A homography is a projective transformation between planes (3x3 matrix). Given the camera intrinsic calibration, you can decompose this plane-induced homography into a rotation and translation. The translation is up to scale. You can resolve this scale ambiguity by knowing the distance from the camera to the floor (plane).
Once you have the homography, you can detect objects that are not on the plane. The homography allows you warp the first image onto the second. Objects on the plane will align and will have a small error. Objects not on the plane will not align. This is called parallax.
One way to implement this could be
- Extract features from both images.
- Match the features, or track them.
- Estimate the homography using RANSAC.
- Decompose the homography into a rotation and translation using the calibration.
- Warp the first image onto the
second.
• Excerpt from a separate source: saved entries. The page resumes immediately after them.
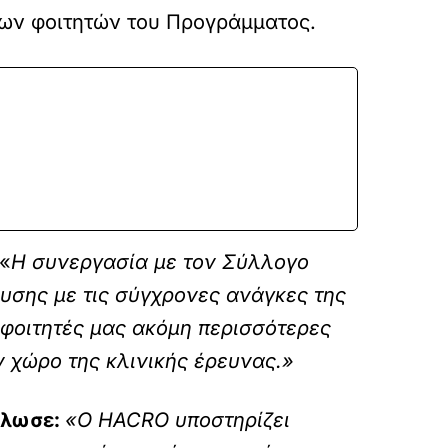
των φοιτητών του Προγράμματος.
«
Η συνεργασία με τον Σύλλογο
υσης με τις σύγχρονες ανάγκες της
φοιτητές μας ακόμη περισσότερες
ν χώρο της κλινικής έρευνας.»
ήλωσε:
«Ο HACRO υποστηρίζει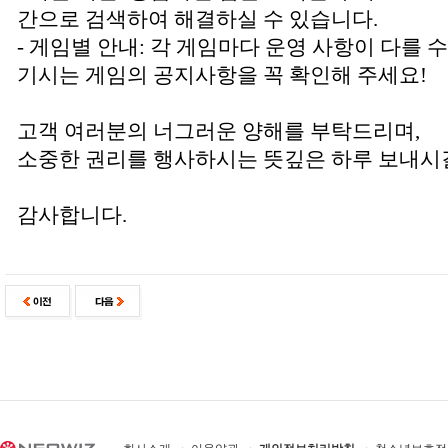
간으로 검색하여 해결하실 수 있습니다.
- 게임별 안내: 각 게임마다 운영 사항이 다를 
기시는 게임의 공지사항을 꼭 확인해 주세요!
고객 여러분의 너그러운 양해를 부탁드리며,
소중한 권리를 행사하시는 뜻깊은 하루 보내시
감사합니다.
Pixels with large errors are not on the floor and could be
obstacles.
Most of the building blocks are implemented in opencv (see http://docs.opencv.org/modules/calib3d/doc/camera_calibration_and_3d_reconstruction.html).
Good luck.
P.S. the homography decomposition will also give you the normal of the plane. But, since you are assuming this is the ground plane, we have the normal pointing in the up direction. A more precise solution can be accomplished in your calibration procedure. You can use a checkerboard target and estimate its pose. The pose will have a plane normal and distance to the camera.